A research team led by Zihao Cheng and 17 other authors has introduced LifeBench, a groundbreaking benchmark designed to evaluate AI agents' ability to handle long-horizon, multi-source memory tasks. Unlike existing benchmarks that focus primarily on declarative memory (semantic and episodic information explicitly presented in dialogues), LifeBench addresses the critical gap in non-declarative memory—including habitual and procedural types that must be inferred from diverse digital traces. The benchmark features densely connected, long-horizon event simulations that push AI beyond simple recall, requiring sophisticated integration of different memory types across extended temporal contexts. This represents a significant step toward creating personalized agents capable of accumulating knowledge, reasoning over user experiences, and adapting behavior over time.

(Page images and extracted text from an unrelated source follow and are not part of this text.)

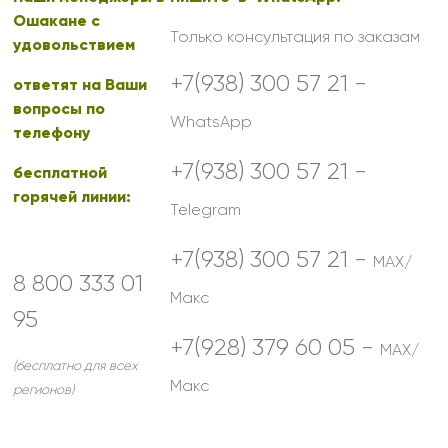
Ошакане с
Только консультация по заказам
удовольствием
+7(938) 300 57 21 -
ответят на Ваши
вопросы по
WhatsApp
телефону
+7(938) 300 57 21 -
бесплатной
горячей линии:
Telegram
+7(938) 300 57 21 -
MAX/
8 800 333 01
Макс
95
+7(928) 379 60 05 -
MAX/
(бесплатно для всех
Макс
регионов)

To ensure data quality and scalability, the researchers employed real-world priors including anonymized social surveys, map APIs, and holiday-integrated calendars, enforcing fidelity, diversity, and behavioral rationality. They drew inspiration from cognitive science, structuring events according to their partonomic hierarchy to enable efficient parallel generation while maintaining global coherence. The results reveal the current limitations of AI memory systems: top-tier models achieve just 55.2% accuracy on LifeBench tasks, demonstrating the inherent difficulty of long-horizon retrieval and multi-source integration. With the dataset and synthesis code publicly available, this benchmark provides a crucial testing ground for developing more capable AI agents that can navigate complex, real-world scenarios requiring sustained memory and reasoning.
- Benchmark tests AI on long-horizon multi-source memory, integrating declarative and non-declarative types
- Uses real-world data sources including social surveys, map APIs, and calendars for behavioral realism
- State-of-the-art memory systems achieve only 55.2% accuracy, highlighting significant performance gap
Why It Matters
Enables development of AI agents that can truly learn from experience and adapt over time, moving beyond simple pattern recognition.